== REQUIRED ACTION ==
Type out the data exactly as given. Skip any image.

== EXTRACTED INFORMATION ==

════════

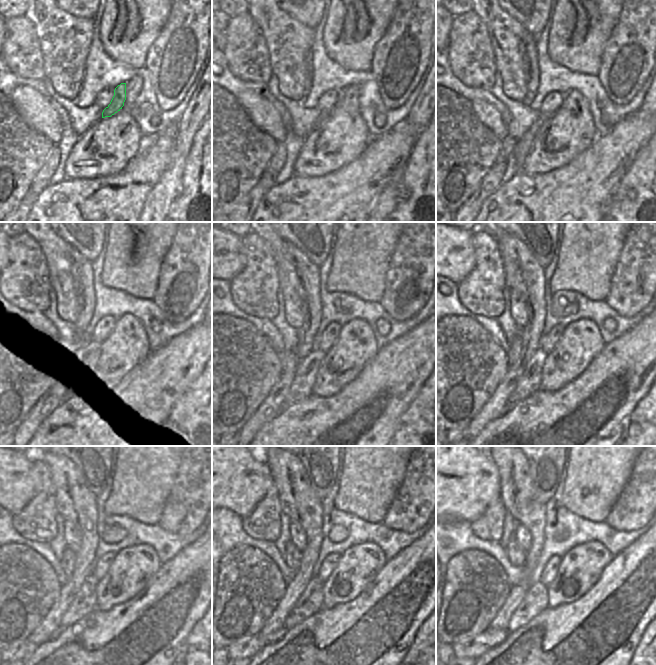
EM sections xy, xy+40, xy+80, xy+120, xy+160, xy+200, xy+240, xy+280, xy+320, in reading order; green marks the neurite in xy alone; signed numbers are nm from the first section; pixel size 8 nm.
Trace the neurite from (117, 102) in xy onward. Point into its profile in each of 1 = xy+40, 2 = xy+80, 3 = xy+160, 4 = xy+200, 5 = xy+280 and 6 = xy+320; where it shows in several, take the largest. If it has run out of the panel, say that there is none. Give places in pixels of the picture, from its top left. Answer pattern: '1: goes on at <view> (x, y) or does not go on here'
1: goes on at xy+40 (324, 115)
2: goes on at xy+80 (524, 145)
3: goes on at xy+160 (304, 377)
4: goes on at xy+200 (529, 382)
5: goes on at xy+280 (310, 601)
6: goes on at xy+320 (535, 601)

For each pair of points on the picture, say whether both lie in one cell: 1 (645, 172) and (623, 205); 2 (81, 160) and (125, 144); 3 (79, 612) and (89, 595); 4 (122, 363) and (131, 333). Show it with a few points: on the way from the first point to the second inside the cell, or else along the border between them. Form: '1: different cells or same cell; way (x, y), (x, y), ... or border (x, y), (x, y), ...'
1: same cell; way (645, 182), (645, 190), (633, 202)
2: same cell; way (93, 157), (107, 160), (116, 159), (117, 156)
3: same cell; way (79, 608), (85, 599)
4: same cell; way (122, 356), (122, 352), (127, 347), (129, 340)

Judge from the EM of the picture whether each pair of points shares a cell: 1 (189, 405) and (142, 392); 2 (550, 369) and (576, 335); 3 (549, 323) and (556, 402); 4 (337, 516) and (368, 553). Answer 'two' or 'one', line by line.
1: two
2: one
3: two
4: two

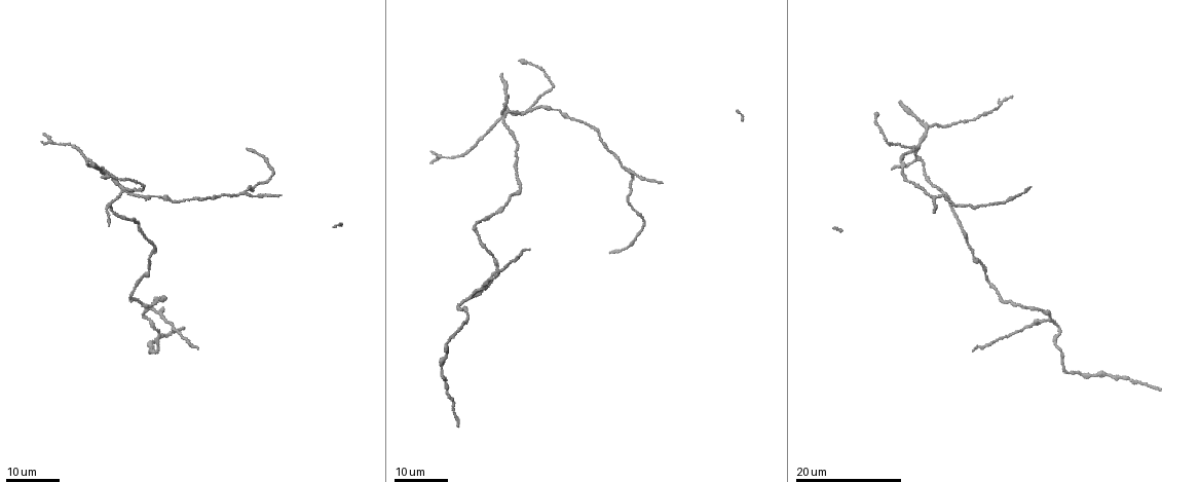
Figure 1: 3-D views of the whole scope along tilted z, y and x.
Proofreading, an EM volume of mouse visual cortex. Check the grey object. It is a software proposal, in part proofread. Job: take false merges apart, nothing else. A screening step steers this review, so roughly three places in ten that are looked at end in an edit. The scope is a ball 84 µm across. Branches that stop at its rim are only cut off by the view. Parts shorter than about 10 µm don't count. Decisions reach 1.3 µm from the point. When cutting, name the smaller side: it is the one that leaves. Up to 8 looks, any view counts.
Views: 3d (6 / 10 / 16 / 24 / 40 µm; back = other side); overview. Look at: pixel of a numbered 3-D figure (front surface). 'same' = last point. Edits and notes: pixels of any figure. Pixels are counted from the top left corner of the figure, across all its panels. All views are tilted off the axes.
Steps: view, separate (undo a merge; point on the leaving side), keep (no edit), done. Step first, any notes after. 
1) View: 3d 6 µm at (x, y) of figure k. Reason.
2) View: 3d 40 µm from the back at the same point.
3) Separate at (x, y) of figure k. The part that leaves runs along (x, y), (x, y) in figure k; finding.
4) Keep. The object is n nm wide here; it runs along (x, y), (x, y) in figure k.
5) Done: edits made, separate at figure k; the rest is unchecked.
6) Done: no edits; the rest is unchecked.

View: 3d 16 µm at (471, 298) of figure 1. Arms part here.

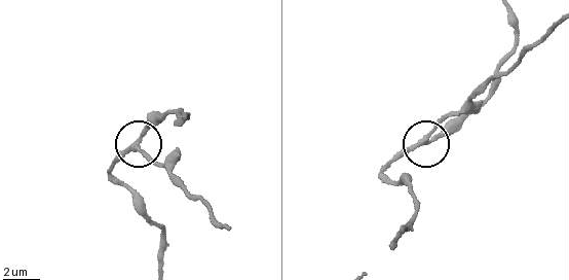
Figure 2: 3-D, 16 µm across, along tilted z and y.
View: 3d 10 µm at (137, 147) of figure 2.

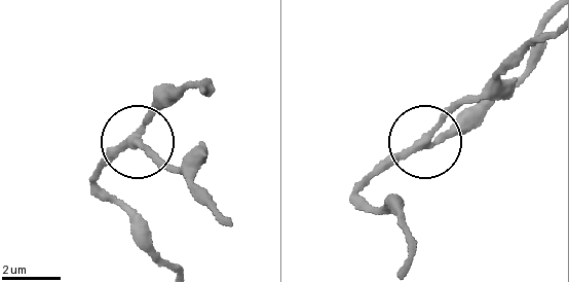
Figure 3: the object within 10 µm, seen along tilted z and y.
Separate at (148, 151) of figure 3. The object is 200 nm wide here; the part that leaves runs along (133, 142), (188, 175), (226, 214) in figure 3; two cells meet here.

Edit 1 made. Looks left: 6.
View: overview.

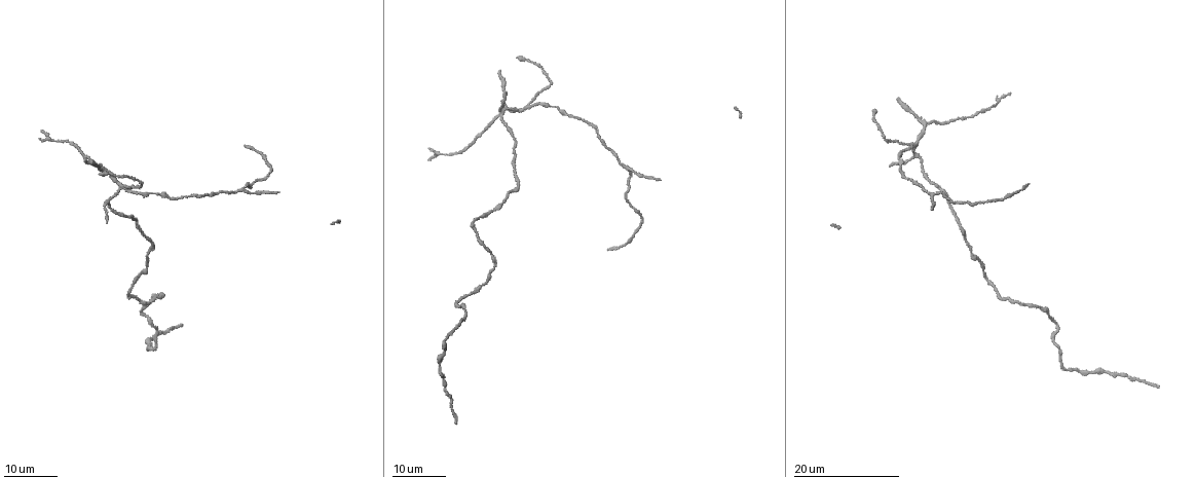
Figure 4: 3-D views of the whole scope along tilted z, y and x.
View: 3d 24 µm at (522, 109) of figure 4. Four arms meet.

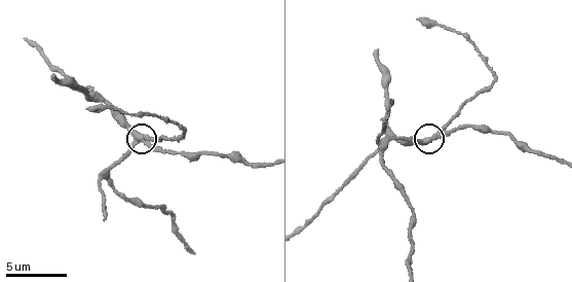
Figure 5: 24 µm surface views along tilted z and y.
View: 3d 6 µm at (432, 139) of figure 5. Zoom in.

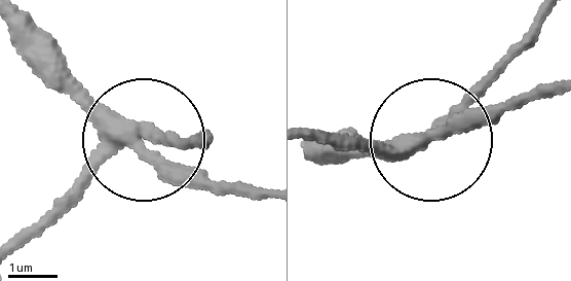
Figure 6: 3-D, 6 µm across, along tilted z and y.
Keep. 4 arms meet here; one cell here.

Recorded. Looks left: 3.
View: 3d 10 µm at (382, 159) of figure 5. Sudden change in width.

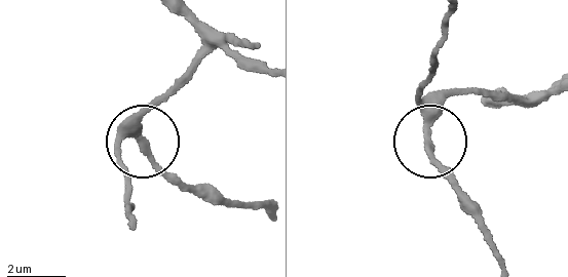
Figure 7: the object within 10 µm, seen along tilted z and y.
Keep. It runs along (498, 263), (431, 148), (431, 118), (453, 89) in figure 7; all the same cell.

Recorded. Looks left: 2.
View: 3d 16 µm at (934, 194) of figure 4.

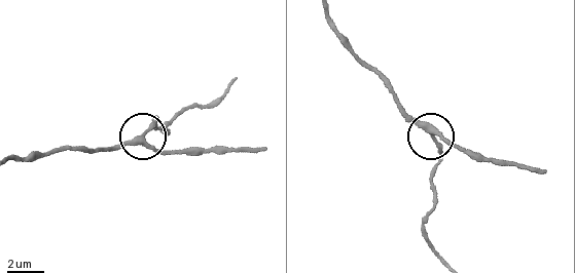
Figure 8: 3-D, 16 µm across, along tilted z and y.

════════

== WRITTEN SOLUTION ==
EM sections xy, xy+40, xy+80, xy+120, xy+160, xy+200, xy+240, xy+280, xy+320, in reading order; green marks the neurite in xy alone; signed numbers are nm from the first section; pixel size 8 nm.
Trace the neurite from (117, 102) in xy onward. Point into its profile in each of 1 = xy+40, 2 = xy+80, 3 = xy+160, 4 = xy+200, 5 = xy+280 and 6 = xy+320; where it shows in several, take the largest. If it has run out of the panel, say that there is none. Give places in pixels of the picture, from its top left. Answer pattern: '1: goes on at <view> (x, y) or does not go on here'
1: goes on at xy+40 (324, 115)
2: goes on at xy+80 (524, 145)
3: goes on at xy+160 (304, 377)
4: goes on at xy+200 (529, 382)
5: goes on at xy+280 (310, 601)
6: goes on at xy+320 (535, 601)

For each pair of points on the picture, say whether both lie in one cell: 1 (645, 172) and (623, 205); 2 (81, 160) and (125, 144); 3 (79, 612) and (89, 595); 4 (122, 363) and (131, 333). Show it with a few points: on the way from the first point to the second inside the cell, or else along the border between them. Form: '1: different cells or same cell; way (x, y), (x, y), ... or border (x, y), (x, y), ...'
1: same cell; way (645, 182), (645, 190), (633, 202)
2: same cell; way (93, 157), (107, 160), (116, 159), (117, 156)
3: same cell; way (79, 608), (85, 599)
4: same cell; way (122, 356), (122, 352), (127, 347), (129, 340)

Judge from the EM of the picture whether each pair of points shares a cell: 1 (189, 405) and (142, 392); 2 (550, 369) and (576, 335); 3 (549, 323) and (556, 402); 4 (337, 516) and (368, 553). Answer 'two' or 'one', line by line.
1: two
2: one
3: two
4: two

Figure 1: 3-D views of the whole scope along tilted z, y and x.
Proofreading, an EM volume of mouse visual cortex. Check the grey object. It is a software proposal, in part proofread. Job: take false merges apart, nothing else. A screening step steers this review, so roughly three places in ten that are looked at end in an edit. The scope is a ball 84 µm across. Branches that stop at its rim are only cut off by the view. Parts shorter than about 10 µm don't count. Decisions reach 1.3 µm from the point. When cutting, name the smaller side: it is the one that leaves. Up to 8 looks, any view counts.
Views: 3d (6 / 10 / 16 / 24 / 40 µm; back = other side); overview. Look at: pixel of a numbered 3-D figure (front surface). 'same' = last point. Edits and notes: pixels of any figure. Pixels are counted from the top left corner of the figure, across all its panels. All views are tilted off the axes.
Steps: view, separate (undo a merge; point on the leaving side), keep (no edit), done. Step first, any notes after. 
1) View: 3d 6 µm at (x, y) of figure k. Reason.
2) View: 3d 40 µm from the back at the same point.
3) Separate at (x, y) of figure k. The part that leaves runs along (x, y), (x, y) in figure k; finding.
4) Keep. The object is n nm wide here; it runs along (x, y), (x, y) in figure k.
5) Done: edits made, separate at figure k; the rest is unchecked.
6) Done: no edits; the rest is unchecked.

View: 3d 16 µm at (471, 298) of figure 1. Arms part here.

Figure 2: 3-D, 16 µm across, along tilted z and y.
View: 3d 10 µm at (137, 147) of figure 2.

Figure 3: the object within 10 µm, seen along tilted z and y.
Separate at (148, 151) of figure 3. The object is 200 nm wide here; the part that leaves runs along (133, 142), (188, 175), (226, 214) in figure 3; two cells meet here.

Edit 1 made. Looks left: 6.
View: overview.

Figure 4: 3-D views of the whole scope along tilted z, y and x.
View: 3d 24 µm at (522, 109) of figure 4. Four arms meet.

Figure 5: 24 µm surface views along tilted z and y.
View: 3d 6 µm at (432, 139) of figure 5. Zoom in.

Figure 6: 3-D, 6 µm across, along tilted z and y.
Keep. 4 arms meet here; one cell here.

Recorded. Looks left: 3.
View: 3d 10 µm at (382, 159) of figure 5. Sudden change in width.

Figure 7: the object within 10 µm, seen along tilted z and y.
Keep. It runs along (498, 263), (431, 148), (431, 118), (453, 89) in figure 7; all the same cell.

Recorded. Looks left: 2.
View: 3d 16 µm at (934, 194) of figure 4.

Figure 8: 3-D, 16 µm across, along tilted z and y.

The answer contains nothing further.